Pour danser dans la rue, pour la peur d’un baiser, pour ma sœur, ta sœur, nos sœurs…” À l’image de la chanson Baraye de l’artiste Shervin Hajipour, devenue l’hymne des manifestations, il y a quelque chose de “très beau” dans le soulèvement qui dure depuis le 16 septembre en Iran, souligne Marjane Satrapi : “C’est la première révolution féministe du monde qui est soutenue par les hommes.”

Artiste iranienne expatriée en France depuis de nombreuses années, Marjane Satrapi est l’autrice de Persepolis, bande dessinée autobiographique sur sa jeunesse en Iran, et de plusieurs longs-métrages. Elle suit de près le soulèvement de la population iranienne, porté selon elle par une “jeunesse brillante”.

“Ils n’ont pas peur, contrairement à notre génération, traumatisée par la révolution et la guerre. On avait vraiment sous-estimé cette jeunesse en les pensant plus cons que nous, ce n’est absolument pas vrai. Ils lisent de vrais livres, savent très bien écrire et ne sont vraiment pas sexistes !”

Des artistes iraniens, comme les rappeurs Toomaj Salehi et Saman Yasin, ou encore l’actrice Taraneh Allidousti, ont pris la parole pour soutenir la révolte. Les deux premiers risquent la peine de mort, et la troisième, qui s’est affichée sans voile, “ne pourra plus travailler à cause de cette photo”. Autant de prises de parole qui montrent l’importance du mouvement.

Après deux mois et demi de manifestations, le procureur général iranien, Mohammad Montazeri, a annoncé le 3 décembre l’abolition de la police des mœurs, chargée notamment de faire appliquer les règles sur l’obligation du port du voile. Une annonce rapidement démentie par la télévision d’État et plusieurs officiels iraniens, et qui plus est loin de suffire à éteindre la colère.

Pour Marjane Satrapi, la population ne s’apaisera pas tant que le régime ne sera pas tombé, et l’Iran a atteint un point de non-retour.
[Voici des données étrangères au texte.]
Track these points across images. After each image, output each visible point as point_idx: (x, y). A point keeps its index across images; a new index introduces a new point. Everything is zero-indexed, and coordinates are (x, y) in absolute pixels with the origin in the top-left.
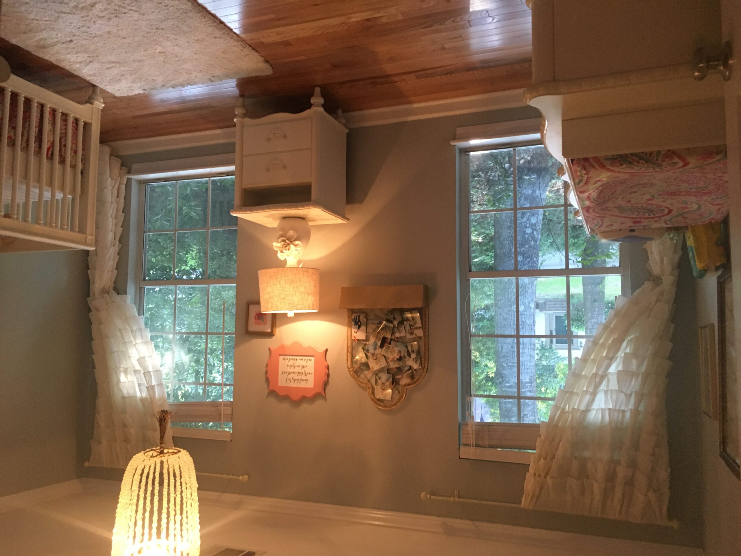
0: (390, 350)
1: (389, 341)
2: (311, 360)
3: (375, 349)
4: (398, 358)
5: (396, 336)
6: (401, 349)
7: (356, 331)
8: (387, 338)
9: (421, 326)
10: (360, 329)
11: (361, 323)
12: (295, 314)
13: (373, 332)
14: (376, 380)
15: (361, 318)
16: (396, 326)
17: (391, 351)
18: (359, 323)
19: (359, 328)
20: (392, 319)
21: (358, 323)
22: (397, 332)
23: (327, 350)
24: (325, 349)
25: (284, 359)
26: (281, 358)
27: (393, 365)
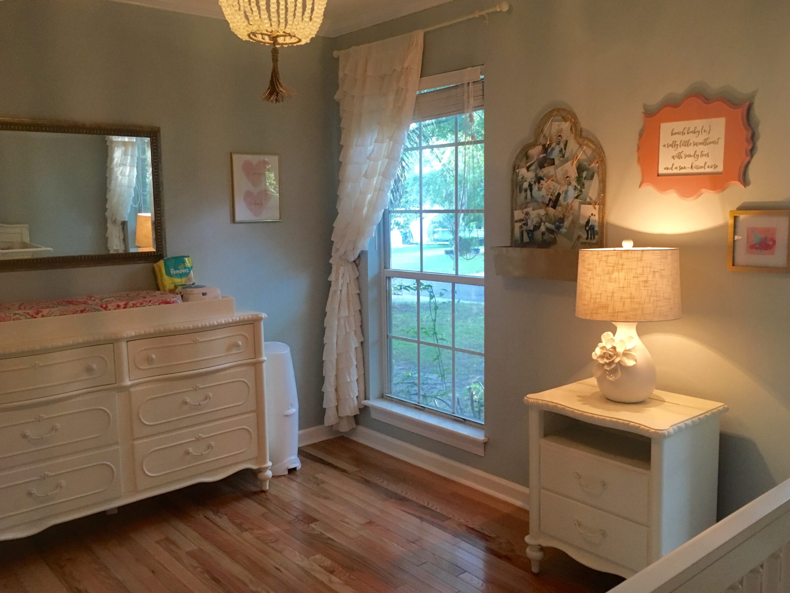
0: (551, 191)
2: (665, 169)
3: (566, 192)
4: (542, 181)
5: (543, 209)
6: (538, 192)
7: (592, 217)
8: (552, 207)
10: (586, 220)
11: (586, 229)
12: (621, 246)
14: (565, 149)
18: (587, 228)
19: (588, 222)
21: (589, 229)
23: (640, 186)
24: (642, 188)
25: (716, 167)
26: (720, 169)
27: (549, 170)
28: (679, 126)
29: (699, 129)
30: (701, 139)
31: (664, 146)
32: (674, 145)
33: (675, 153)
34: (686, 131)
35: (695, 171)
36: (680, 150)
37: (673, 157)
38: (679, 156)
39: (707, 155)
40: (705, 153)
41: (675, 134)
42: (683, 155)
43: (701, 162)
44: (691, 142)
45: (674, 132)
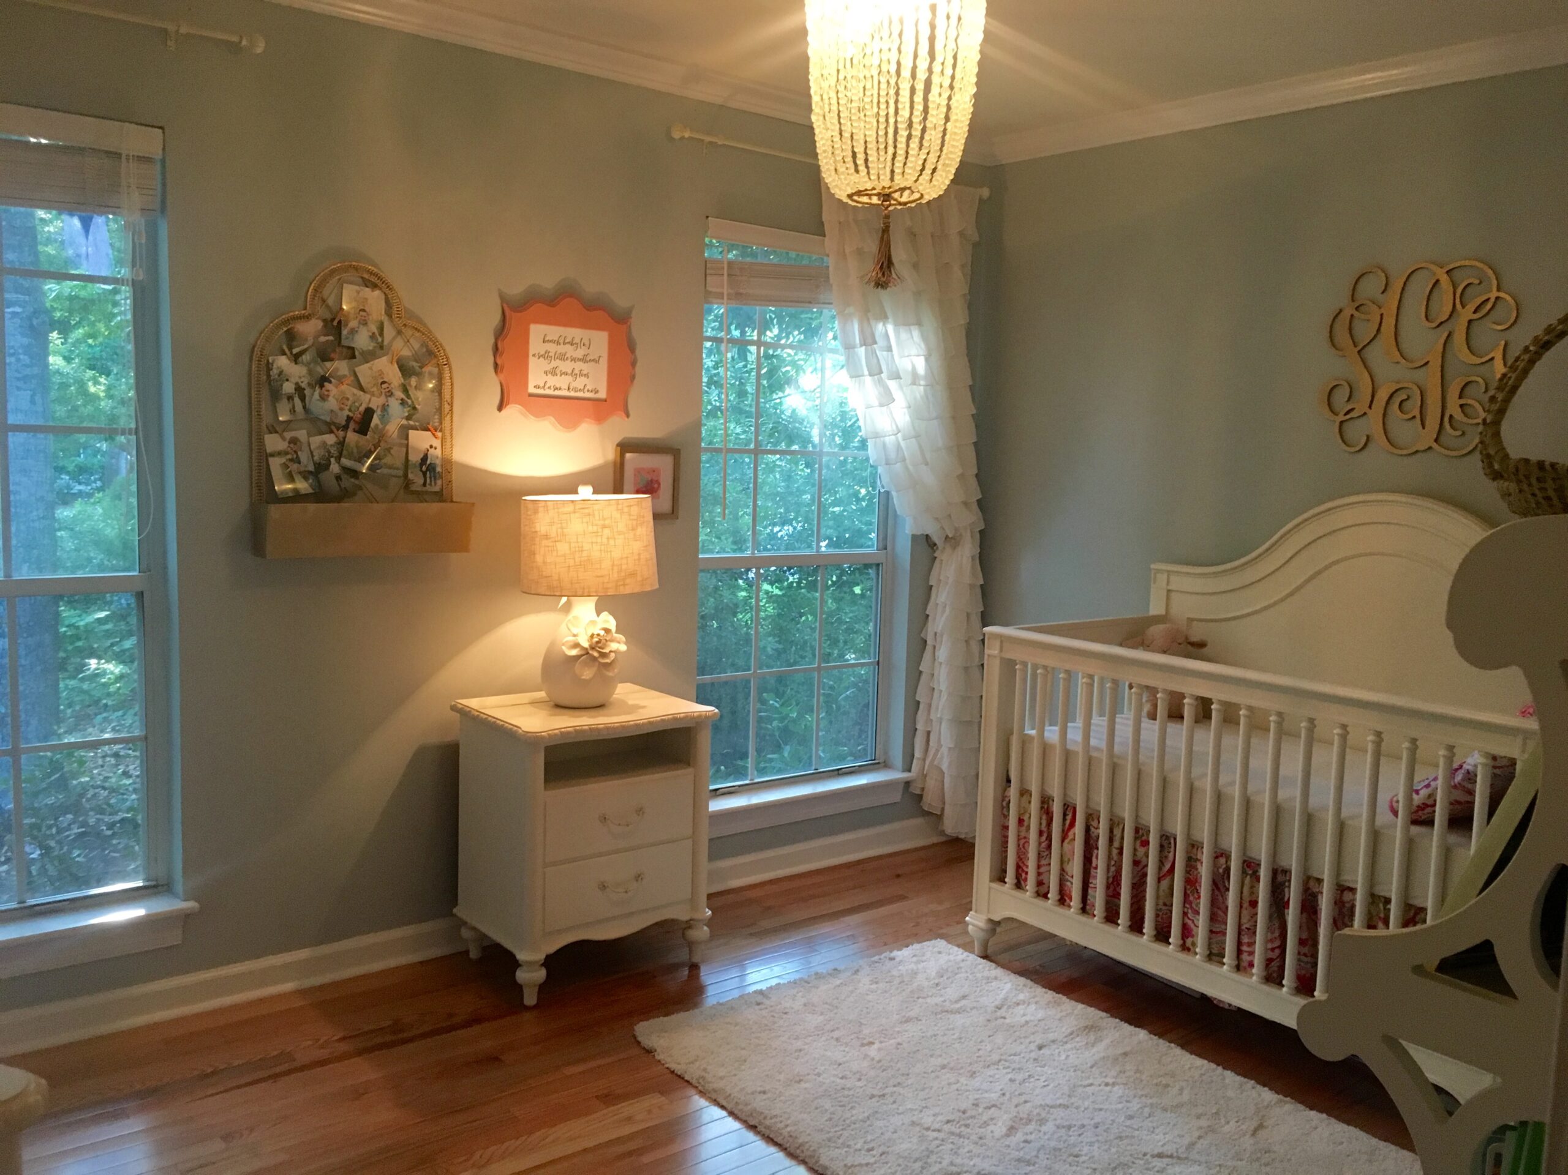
0: (349, 403)
1: (352, 425)
2: (535, 387)
3: (385, 408)
4: (326, 384)
5: (332, 435)
6: (321, 404)
7: (432, 451)
8: (355, 431)
9: (271, 459)
10: (422, 456)
11: (421, 470)
12: (576, 493)
13: (391, 448)
14: (381, 334)
15: (422, 481)
16: (333, 460)
17: (346, 402)
18: (424, 468)
19: (425, 459)
20: (344, 477)
21: (428, 469)
22: (331, 445)
23: (500, 408)
24: (503, 412)
25: (597, 392)
26: (602, 394)
27: (340, 366)
28: (554, 332)
29: (577, 340)
30: (580, 353)
31: (534, 355)
32: (545, 356)
33: (548, 368)
34: (561, 341)
35: (572, 394)
36: (554, 364)
37: (546, 373)
38: (553, 372)
39: (587, 376)
40: (585, 372)
41: (549, 341)
42: (558, 372)
43: (580, 382)
44: (568, 355)
45: (547, 339)
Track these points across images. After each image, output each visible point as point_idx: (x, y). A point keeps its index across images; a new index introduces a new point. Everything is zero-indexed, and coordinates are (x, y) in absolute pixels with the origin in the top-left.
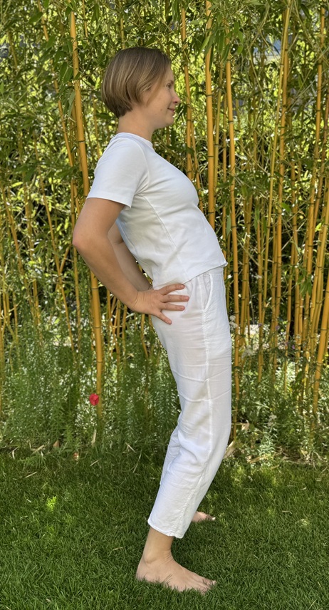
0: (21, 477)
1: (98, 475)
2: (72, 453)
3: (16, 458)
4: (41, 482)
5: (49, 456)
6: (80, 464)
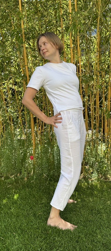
0: (6, 187)
1: (33, 186)
2: (24, 178)
3: (4, 180)
4: (13, 188)
5: (16, 179)
6: (27, 182)
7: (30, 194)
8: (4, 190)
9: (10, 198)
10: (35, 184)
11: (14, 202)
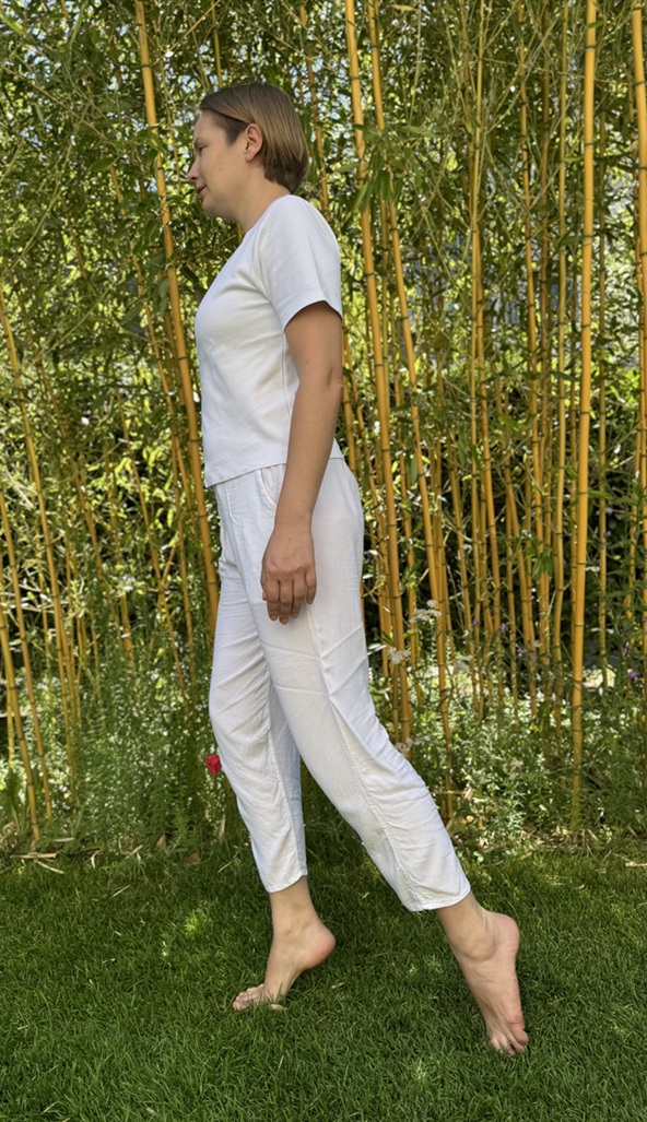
0: (105, 896)
1: (231, 886)
2: (187, 855)
3: (98, 866)
4: (137, 903)
5: (151, 860)
6: (202, 870)
7: (220, 923)
8: (98, 909)
9: (124, 943)
10: (238, 879)
11: (146, 963)
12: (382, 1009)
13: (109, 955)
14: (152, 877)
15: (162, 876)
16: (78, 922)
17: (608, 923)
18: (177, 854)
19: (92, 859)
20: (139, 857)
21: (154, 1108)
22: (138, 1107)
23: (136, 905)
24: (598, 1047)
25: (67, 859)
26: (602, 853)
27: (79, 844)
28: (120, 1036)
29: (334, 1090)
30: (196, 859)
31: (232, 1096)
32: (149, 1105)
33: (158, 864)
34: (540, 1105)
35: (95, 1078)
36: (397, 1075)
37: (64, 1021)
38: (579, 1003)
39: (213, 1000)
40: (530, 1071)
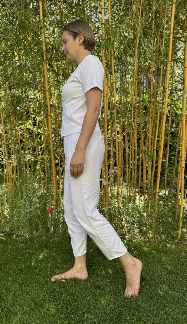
0: (17, 247)
1: (54, 246)
2: (41, 236)
3: (15, 238)
4: (26, 249)
5: (31, 237)
6: (45, 240)
7: (49, 256)
8: (15, 250)
9: (21, 260)
10: (55, 244)
11: (27, 266)
12: (94, 283)
13: (17, 263)
14: (31, 242)
15: (34, 242)
16: (9, 254)
17: (160, 262)
18: (39, 236)
19: (14, 236)
20: (27, 236)
21: (26, 307)
22: (22, 307)
23: (26, 250)
24: (154, 297)
25: (7, 236)
26: (161, 242)
27: (11, 231)
28: (18, 286)
29: (78, 305)
30: (44, 238)
31: (49, 305)
32: (25, 306)
33: (33, 238)
34: (136, 312)
35: (10, 298)
36: (96, 302)
37: (2, 281)
38: (150, 284)
39: (46, 278)
40: (134, 303)
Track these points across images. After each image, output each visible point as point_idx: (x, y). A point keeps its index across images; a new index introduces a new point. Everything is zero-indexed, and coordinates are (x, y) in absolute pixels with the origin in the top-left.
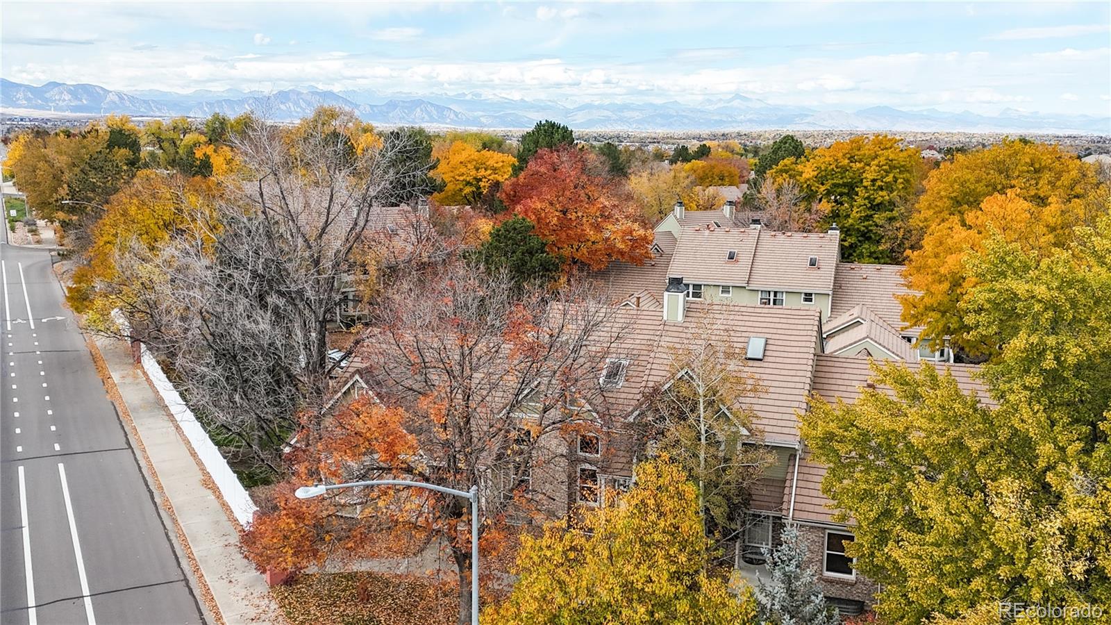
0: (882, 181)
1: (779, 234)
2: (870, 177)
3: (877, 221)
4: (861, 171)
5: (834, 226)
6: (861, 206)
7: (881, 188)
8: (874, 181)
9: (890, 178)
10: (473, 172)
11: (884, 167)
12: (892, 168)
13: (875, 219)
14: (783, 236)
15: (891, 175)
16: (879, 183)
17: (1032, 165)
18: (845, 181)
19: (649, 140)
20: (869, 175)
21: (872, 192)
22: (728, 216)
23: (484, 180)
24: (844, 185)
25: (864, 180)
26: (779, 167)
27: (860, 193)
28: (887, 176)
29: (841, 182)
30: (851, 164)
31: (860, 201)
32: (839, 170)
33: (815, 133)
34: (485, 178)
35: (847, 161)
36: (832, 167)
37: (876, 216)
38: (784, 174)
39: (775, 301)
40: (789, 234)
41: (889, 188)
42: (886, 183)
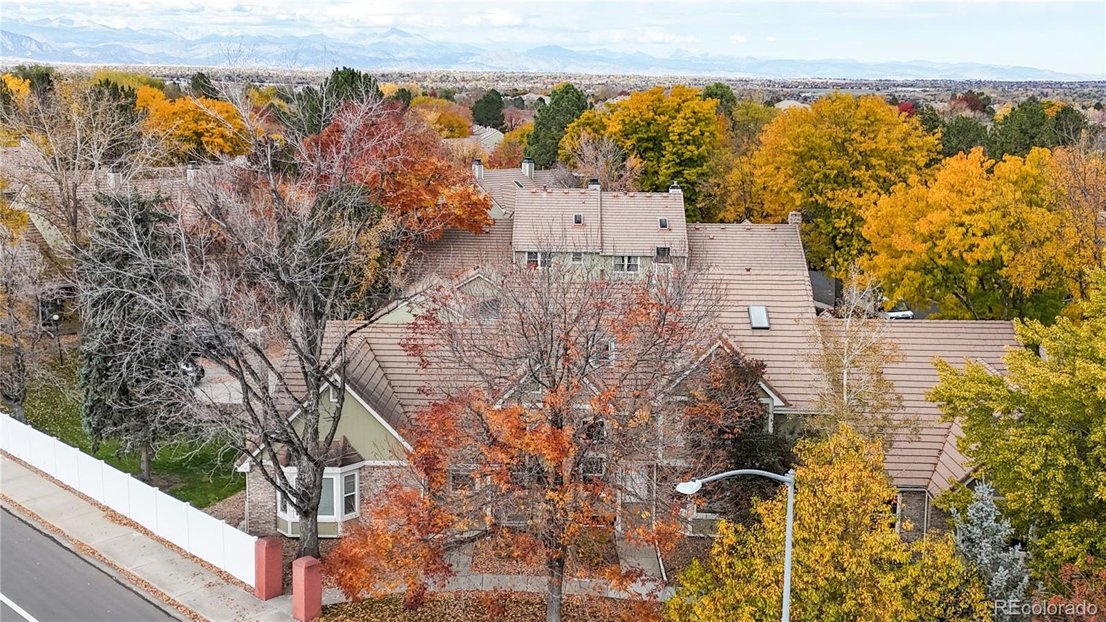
0: (689, 135)
1: (621, 194)
2: (677, 130)
3: (688, 177)
4: (666, 124)
5: (675, 185)
6: (669, 161)
7: (688, 143)
8: (680, 134)
9: (697, 132)
10: (192, 126)
11: (691, 120)
12: (698, 120)
13: (685, 176)
14: (626, 197)
15: (698, 128)
16: (686, 137)
17: (867, 118)
18: (650, 135)
19: (296, 80)
20: (677, 127)
21: (680, 147)
22: (527, 174)
23: (206, 134)
24: (648, 140)
25: (671, 134)
26: (582, 120)
27: (667, 148)
28: (694, 129)
29: (646, 136)
30: (656, 117)
31: (668, 156)
32: (644, 123)
33: (486, 76)
34: (208, 132)
35: (651, 114)
36: (637, 120)
37: (685, 172)
38: (587, 128)
39: (629, 266)
40: (632, 194)
41: (696, 142)
42: (693, 136)
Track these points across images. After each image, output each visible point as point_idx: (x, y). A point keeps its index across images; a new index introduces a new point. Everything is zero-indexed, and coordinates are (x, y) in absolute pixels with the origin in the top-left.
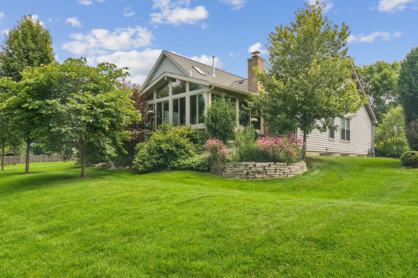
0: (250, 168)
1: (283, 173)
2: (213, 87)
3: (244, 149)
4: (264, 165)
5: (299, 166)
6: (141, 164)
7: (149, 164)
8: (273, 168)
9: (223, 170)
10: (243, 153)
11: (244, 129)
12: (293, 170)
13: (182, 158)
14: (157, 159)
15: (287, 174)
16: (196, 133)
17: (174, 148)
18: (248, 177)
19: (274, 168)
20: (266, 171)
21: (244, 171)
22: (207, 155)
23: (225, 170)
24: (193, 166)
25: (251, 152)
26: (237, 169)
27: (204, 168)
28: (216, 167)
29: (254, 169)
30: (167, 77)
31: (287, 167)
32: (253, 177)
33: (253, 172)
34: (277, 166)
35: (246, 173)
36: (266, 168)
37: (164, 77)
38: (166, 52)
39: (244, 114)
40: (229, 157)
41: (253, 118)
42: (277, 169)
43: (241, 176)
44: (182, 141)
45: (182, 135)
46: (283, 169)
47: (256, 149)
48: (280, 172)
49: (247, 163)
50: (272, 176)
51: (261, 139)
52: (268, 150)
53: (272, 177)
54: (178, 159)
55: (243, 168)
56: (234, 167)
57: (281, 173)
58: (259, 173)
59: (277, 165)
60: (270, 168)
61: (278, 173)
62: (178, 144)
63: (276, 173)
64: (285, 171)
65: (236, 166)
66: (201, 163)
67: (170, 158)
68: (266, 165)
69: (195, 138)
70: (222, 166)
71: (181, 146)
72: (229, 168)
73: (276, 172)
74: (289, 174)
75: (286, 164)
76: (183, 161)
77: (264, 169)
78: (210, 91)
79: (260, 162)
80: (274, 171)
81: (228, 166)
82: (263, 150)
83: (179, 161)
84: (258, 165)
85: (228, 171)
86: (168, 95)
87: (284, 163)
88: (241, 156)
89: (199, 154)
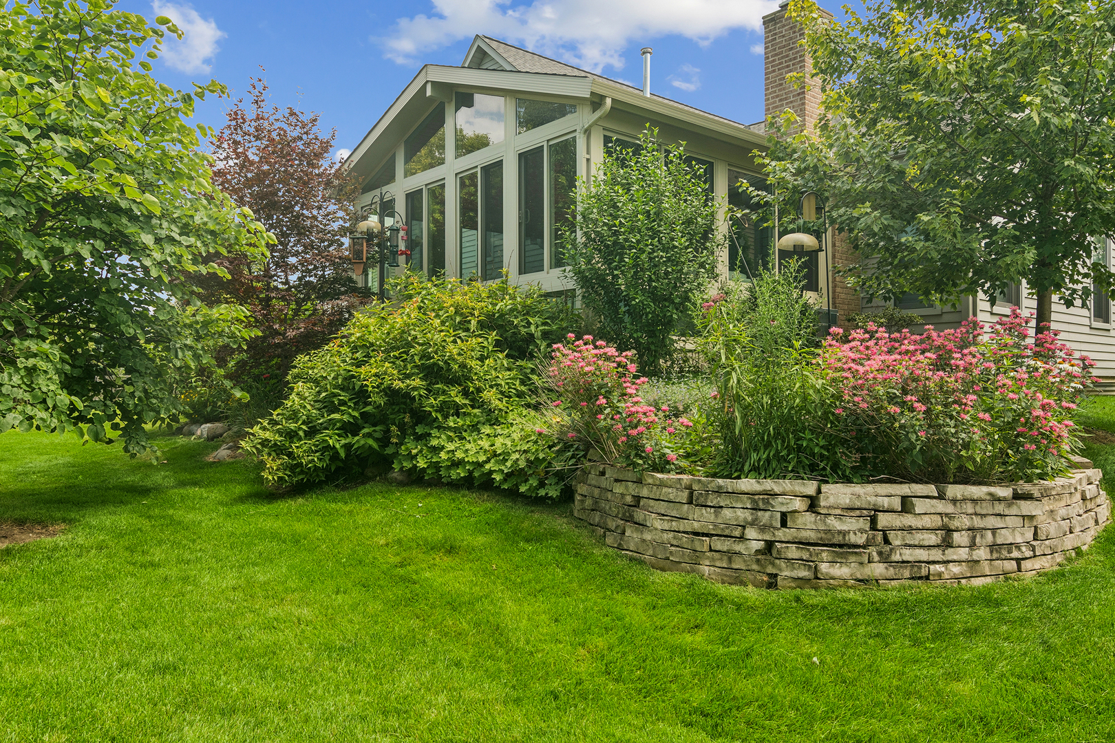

“La République islamique est morte, et ils le savent. Les femmes ont commencé à pousser ce gros cadavre puant, et elles ont été rejointes par les hommes : c’est la beauté [de cette révolution]. On ne sait pas combien de temps cela va prendre, mais c’est fini pour [les mollahs] et ils le savent. J’en suis convaincue.”